Five Sixers thoughts: Dario Saric’s stroke, Joel Embiid’s historic pace, and more | David Murphy
Five thoughts on the Sixers' performance through five games, starting with the need to get Dario Saric's shot back on track.
Five thoughts on the Sixers through five games. . .
1. Earlier this week, somebody was talking about watching JJ Redick take a shot. Whenever the ball leaves his hand, this person observed, it just looks as though it is going to end up in the hoop. It's true, and whatever this sensation is called, its antonym is the way one feels when Dario Saric shoots a basketball. There is something effortful about his release — too much elbow, not enough wrist, the ball flat and heavy out of his hand, its trajectory more linear than parabolic. From start to finish, the mechanism bears a subtle resemblance to a poorly calibrated catapult that releases its payload a split second too late.
All of this might be grounds for concern if we did not have a prior body of work to incorporate into our evaluation of the Sixers' 2-3 start to the season. Through five games, Saric's performance has been one of the most significant differences between the team we saw over the last three months of last season and the one that has inhabited the court over the first couple of weeks of the 2018-19 campaign. Of his 34 attempts from three-point range, the 6-foot-11 Croatian has connected on just nine, a .265 shooting percentage that is more than 50 percentage points lower than any other player with as many shots.
In the Sixers' 133-132 overtime loss to the Pistons on Tuesday, Saric connected on just two of his 11 attempts from downtown, including a wide-open shot off the front of the rim at the buzzer in regulation and an air ball with a hand in his face at the top of the arc with 1:28 left in overtime and the game tied.
Saric's struggles have been particularly acute given the absences of Marco Belinelli and Ersan Ilyasova and injuries to the two players who were brought in to replace them. With Redick coming off the bench and Markelle Fultz starting at the two spot, the first unit is relying almost entirely on Saric and Robert Covington to stretch defenses to the three-point line. One year after finishing ninth in the NBA with a .369 shooting percentage from downtown, the Sixers' .343 mark ranks 21st.
The good news is that we've seen this act before, and it turned out OK in the end. In his first five games last season, Saric shot just .214 from three-point range.
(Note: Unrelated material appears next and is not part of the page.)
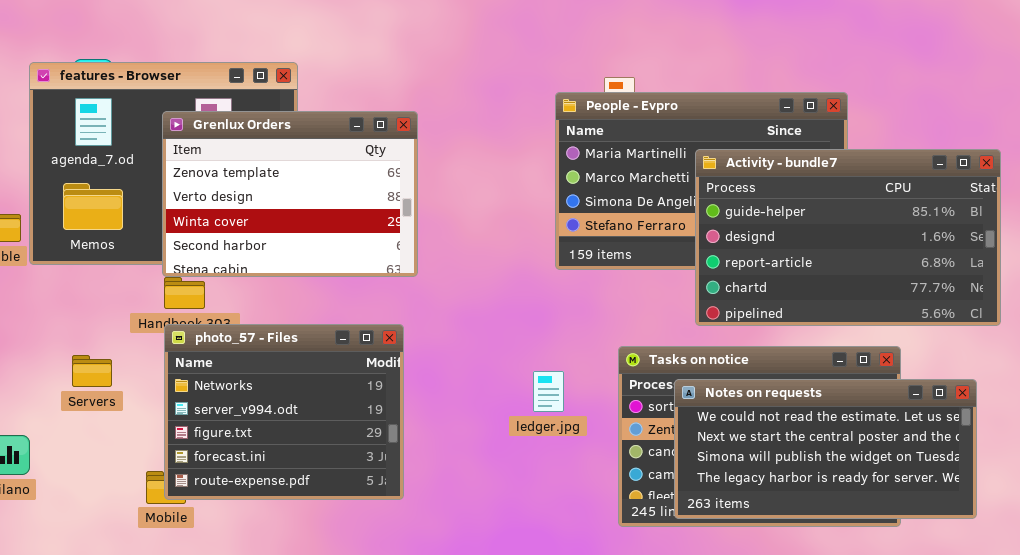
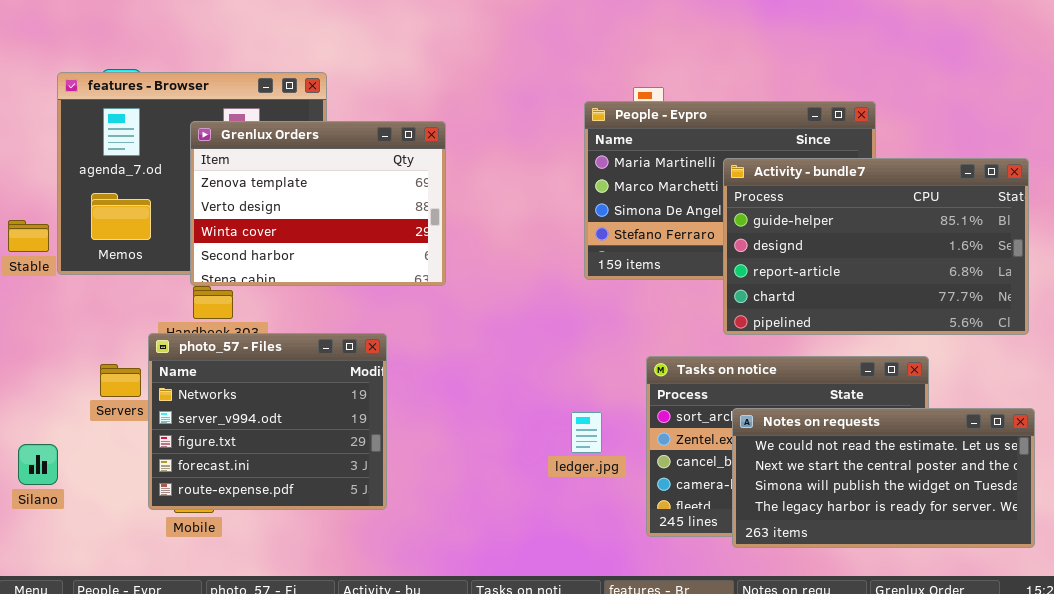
photo_57 - Files: [164,324,404,500] -> [148,333,387,510], moved
ledger.jpg: [533,371,564,412] -> [571,412,602,453], moved
Notes on requests: [674,379,977,519] -> [732,408,1035,548], moved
Then came a 4-of-7 performance against the Mavericks that seemed to ignite his season. He shot an even .400 from downtown the rest of the regular season and was one of the few Sixers who maintained that success in the playoffs, where he shot .385.
It's hard to overstate the dimension that Saric's long-range stroke adds to the Sixers' offense. Last season, he was one of only eight players to have 500+ rebounds and shoot better than 36 percent from three-point range on at least 200 attempts. Getting him back on track is the single biggest short-term issue facing the team.
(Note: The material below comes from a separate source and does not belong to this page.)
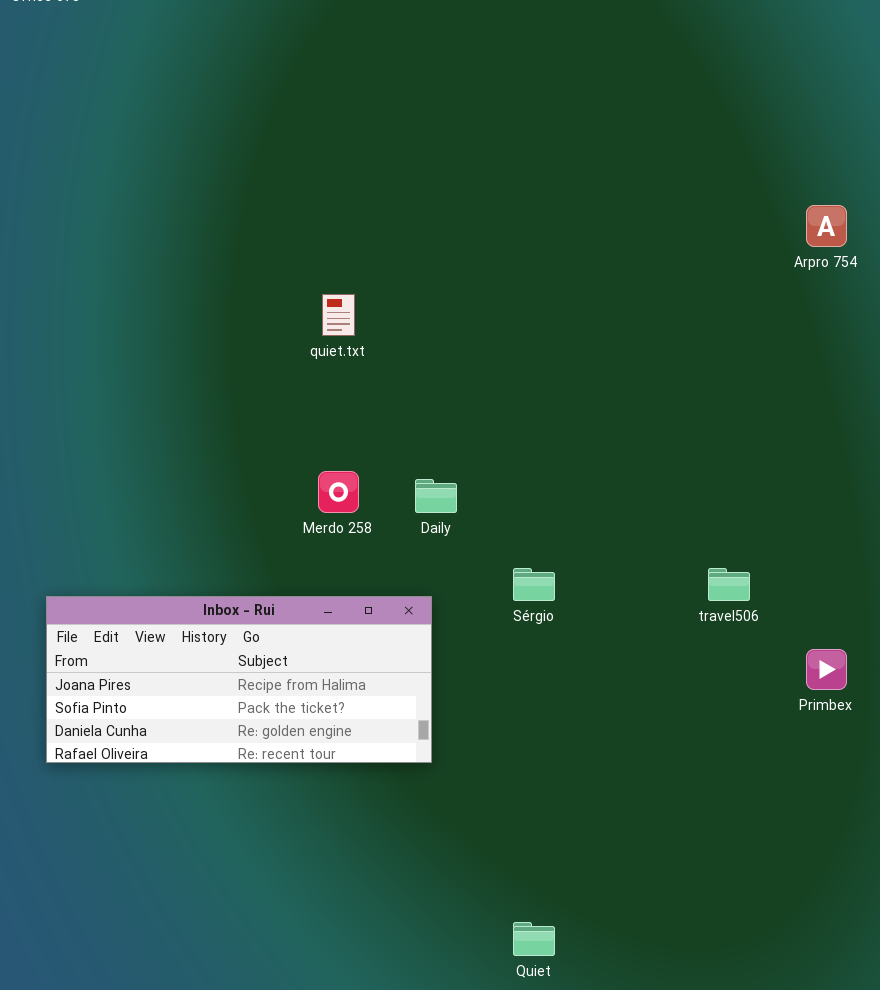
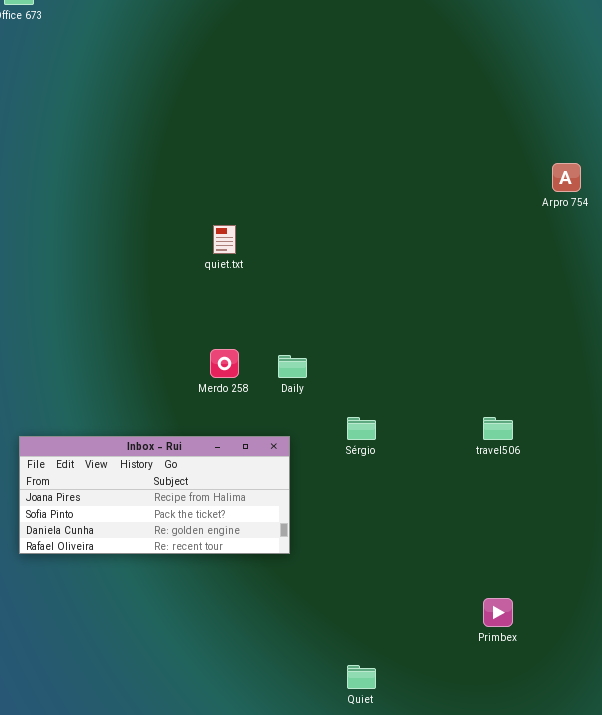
Primbex: [806,649,847,690] -> [483,598,513,627], moved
2. Maybe this was just a lucky call, but the Bucks as a 3.5-point favorite at home against a struggling, short-handed Sixers team playing on back-to-back nights certainly seemed like one of the safer bets of this young NBA season. After an easy 123-108 win on Wednesday moved Milwaukee to 4-0, the real question might be whether the Sixers are suddenly facing some renewed pressure from the rear in their bid for a top-four playoff seed.
Internally and externally, this Sixers season has been framed as an attempt to close the gap between themselves and the conference front-runners in Toronto and Boston. Given this upward-facing orientation, it was easy to overlook a team like the Bucks, who finished eight games behind them in the standings but were just a game back with 15 to play.
In Giannis Antetokounmpo, they have a young superstar who is every bit the game-changer that Joel Embiid can be, as evidenced by his 32 points, 18 rebounds, and 10 assists against the Sixers. In Khris Middleton, they have an underrated second option who is in the process of adding volume to a quietly efficient game. They upgraded their center position with the addition of Brook Lopez, an accomplished scorer who can stretch a defense from behind the arc. And new coach Mike Budenholzer has the Bucks playing an offense that is averaging 38.8 three-point attempts per 100 possessions, an increase of more than 50 percent over last season, when they attempted the sixth-fewest in the NBA.
3. One area in which the Sixers have made significant improvement is turnovers. In five games, they are averaging 12.4 turnovers per 100 possessions, 10th-best in the NBA after a season in which their 16.4 per 100 possessions were the most in the league.
4. In terms of grading, it will be difficult to give the Sixers anything other than an incomplete before we see what Wilson Chandler brings to the rotation. The Sixers have seen significant regression on the defensive end of the court after a year in which they boasted the league's fourth-best unit, holding opponents to 105 points per 100 possessions. This year, that number is up to 110. Chandler should help in that department.
5. It has been a long time since an NBA team had an offense that features a big man the way the Sixers have been featuring Embiid this season. At his current pace, Embiid would become just the third center since 1982 to average 21 shots per game. The other two: Hakeem Olajuwon, who did it twice; and Shaquille O'Neal, who did it once.